En clair, le remboursement doit concerner deux catégories de personnes. D'abord, les bénéficiaires de la complémentaire santé solidaire (prévue à l'article L 861-1), une aide au paiement des dépenses de santé pour les 6,9 millions de personnes aux revenus les plus modestes. Les femmes concernées, même âgées de plus de 26 ans, doivent bénéficier du remboursement à 100% des protections périodiques réutilisables par la Sécurité sociale. Ce sont les seules dans ce cas.

Selon la loi, les autres bénéficiaires sont les personnes menstruées de moins de 26 ans. Elles sont remboursées à hauteur de 60% par la Sécurité sociale. Le reste sera, "dans la majorité des cas, compensé par les organismes complémentaires", dispose la loi. Ce n'est donc pas seulement la Sécurité sociale qui prendra en charge le remboursement, contrairement à ce qu'avait annoncé la Première ministre, mais bien les mutuelles.

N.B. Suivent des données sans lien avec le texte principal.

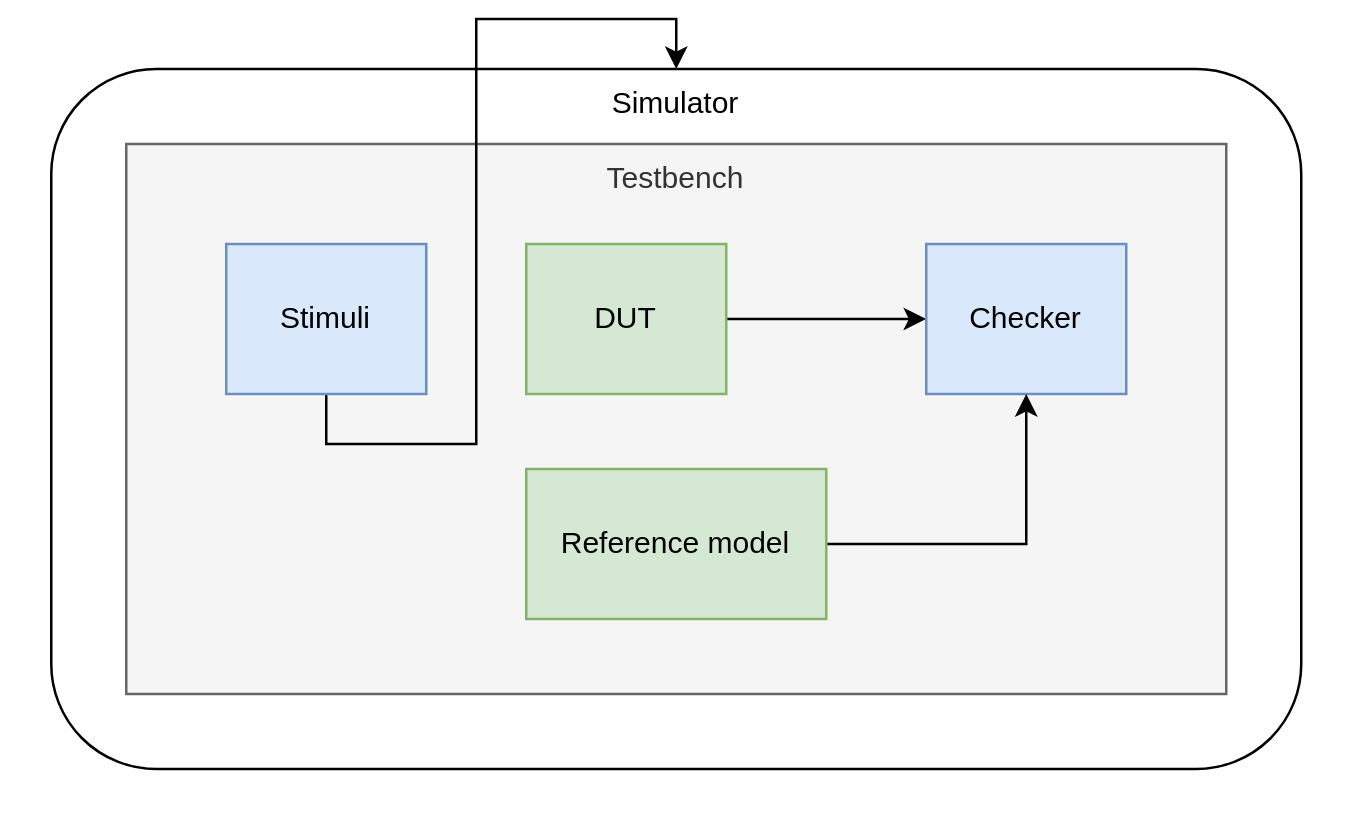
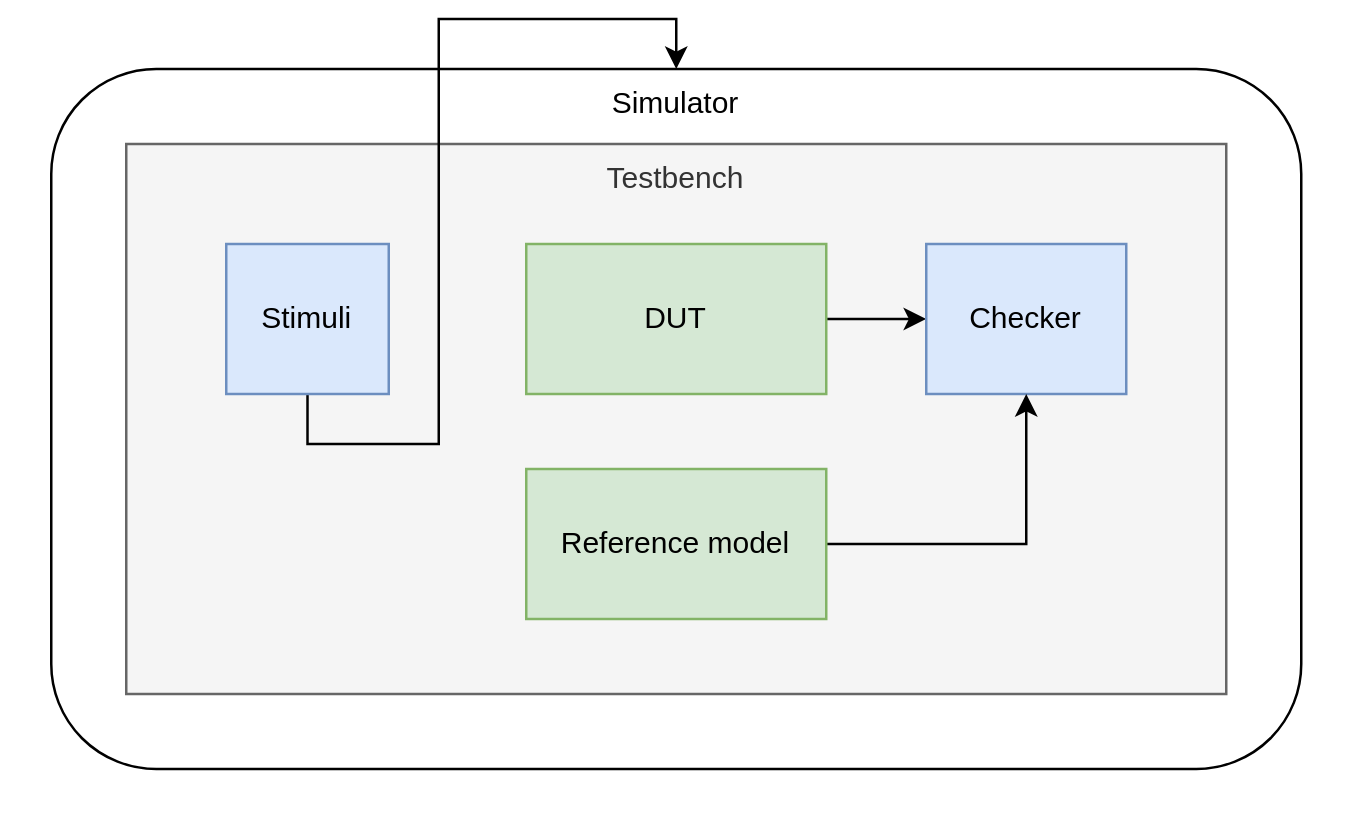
  <mxCell id="0" />
  <mxCell id="1" parent="0" />
  <mxCell id="2" value="Simulator" style="rounded=1;whiteSpace=wrap;html=1;verticalAlign=top;" vertex="1" parent="1"><mxGeometry x="20" y="20" width="500" height="280" as="geometry" /></mxCell>
  <mxCell id="3" value="Testbench" style="rounded=0;whiteSpace=wrap;html=1;labelPosition=center;verticalLabelPosition=middle;align=center;verticalAlign=top;fillColor=#f5f5f5;fontColor=#333333;strokeColor=#666666;" vertex="1" parent="1"><mxGeometry x="50" y="50" width="440" height="220" as="geometry" /></mxCell>
  <mxCell id="4" style="edgeStyle=orthogonalEdgeStyle;rounded=0;orthogonalLoop=1;jettySize=auto;html=1;exitX=1;exitY=0.5;exitDx=0;exitDy=0;" edge="1" parent="1" source="5" target="6"><mxGeometry relative="1" as="geometry" /></mxCell>
- <mxCell id="5" value="DUT" style="rounded=0;whiteSpace=wrap;html=1;fillColor=#d5e8d4;strokeColor=#82b366;" vertex="1" parent="1"><mxGeometry x="210" y="90" width="80" height="60" as="geometry" /></mxCell>
+ <mxCell id="5" value="DUT" style="rounded=0;whiteSpace=wrap;html=1;fillColor=#d5e8d4;strokeColor=#82b366;" vertex="1" parent="1"><mxGeometry x="210" y="90" width="120" height="60" as="geometry" /></mxCell>
  <mxCell id="6" value="Checker" style="rounded=0;whiteSpace=wrap;html=1;fillColor=#dae8fc;strokeColor=#6c8ebf;" vertex="1" parent="1"><mxGeometry x="370" y="90" width="80" height="60" as="geometry" /></mxCell>
  <mxCell id="7" style="edgeStyle=orthogonalEdgeStyle;rounded=0;orthogonalLoop=1;jettySize=auto;html=1;exitX=0.5;exitY=1;exitDx=0;exitDy=0;" edge="1" parent="1" source="8" target="2"><mxGeometry relative="1" as="geometry"><mxPoint x="129.96" y="210.34" as="targetPoint" /></mxGeometry></mxCell>
- <mxCell id="8" value="Stimuli" style="rounded=0;whiteSpace=wrap;html=1;fillColor=#dae8fc;strokeColor=#6c8ebf;" vertex="1" parent="1"><mxGeometry x="90" y="90" width="80" height="60" as="geometry" /></mxCell>
+ <mxCell id="8" value="Stimuli" style="rounded=0;whiteSpace=wrap;html=1;fillColor=#dae8fc;strokeColor=#6c8ebf;" vertex="1" parent="1"><mxGeometry x="90" y="90" width="65" height="60" as="geometry" /></mxCell>
  <mxCell id="9" style="edgeStyle=orthogonalEdgeStyle;rounded=0;orthogonalLoop=1;jettySize=auto;html=1;exitX=1;exitY=0.5;exitDx=0;exitDy=0;" edge="1" parent="1" source="10" target="6"><mxGeometry relative="1" as="geometry"><mxPoint x="410.04" y="210.66" as="sourcePoint" /></mxGeometry></mxCell>
  <mxCell id="10" value="Reference model" style="rounded=0;whiteSpace=wrap;html=1;fillColor=#d5e8d4;strokeColor=#82b366;" vertex="1" parent="1"><mxGeometry x="210" y="180" width="120" height="60" as="geometry" /></mxCell>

Or, "près de 5% des 15 à 24 ans n'ont pas de mutuelle", explique Maud Leblon, directrice de l'association Règles élémentaires, qui lutte contre la précarité menstruelle. Un chiffre confirmé par une étude publiée en 2022 (document PDF) de l'Institut de recherche et documentation en économie de la Santé et la Direction de la recherche, des études, de l'évaluation et des statistiques. "La mesure exclut les non-assurées qui sont, elles aussi, victimes de précarité menstruelle" , précise la responsable associative. Sur le fond, la promesse de l'ex-Première ministre sur le remboursement n'est donc pas totalement tenue.

Une mesure pas encore appliquée

Si Elisabeth Borne avait annoncé une mise en place de cette mesure "à partir de 2024", à ce jour, les protections ne sont pas encore remboursées. Il reste de ce fait onze mois au gouvernement pour tenir sa promesse. Pour l'instant, aucun calendrier n'a été partagé, mais selon Maud Leblon et Lucie Bourdy-Dubois, présidente de la commission métier pharmacien de la Fédération des pharmaciens d'officine, la mesure devrait entrer en vigueur au 1er septembre 2024.

A quelques mois de sa mise en place, beaucoup de détails restent à régler. Les marques et modèles des protections concernées par le remboursement restent notamment inconnus. Les fabricants intéressés doivent se manifester auprès du ministère de la Santé, qui doit ensuite dresser une liste de produits éligibles. Contacté à ce sujet, le ministère n'a pas répondu à nos sollicitations.

D'autres questions demeurent en suspens, observent Maud Leblon et Lucie Bourdy-Dubois. Une avance de frais sera-t-elle imposée aux personnes concernées ? Les protections réutilisables ont un coût moyen d'environ 17 euros, d'après une étude du comparateur Réassurez-moi.

"Certaines ne pourront pas dépenser ce montant."

Maud Leblon, directrice de l'association Règles élémentaires

à franceinfo

Par ailleurs, plusieurs serviettes lavables et culottes menstruelles sont nécessaires, afin de pouvoir en utiliser d'autres pendant le nettoyage. "Nous n'avons pas eu d'information [sur ce point], mais l'objectif est que personne n'ait à avancer de frais", commente Lucie Bourdy-Dubois.

En prévoyant le remboursement des protections réutilisables uniquement, la loi de financement de la Sécurité sociale intègre un enjeu environnemental à sa politique. "A première vue, c'est une bonne chose, commente Maud Leblon, mais ces protections sont encore trop méconnues et peu utilisées." Selon son association, seulement 7% des personnes menstruées utilisent ce type de protection.


Contacté par franceinfo, le ministère de la Santé a répondu, jeudi 11 janvier, après la publication de cet article. "L'objectif est une entrée en vigueur de la mesure au 1er septembre 2024", confirme-t-il, assurant que la prise en charge des protections par l'Assurance maladie serait bien de 60%. "Afin de s'assurer de la qualité des produits pris en charge, une procédure de référencement s'appuyant sur un cahier des charges précis sera mise en œuvre, détaille encore le ministère. La construction de ce cahier des charges est en cours, et des échanges à ce sujet ont lieu avec différents acteurs, dont des fabricants depuis fin 2023."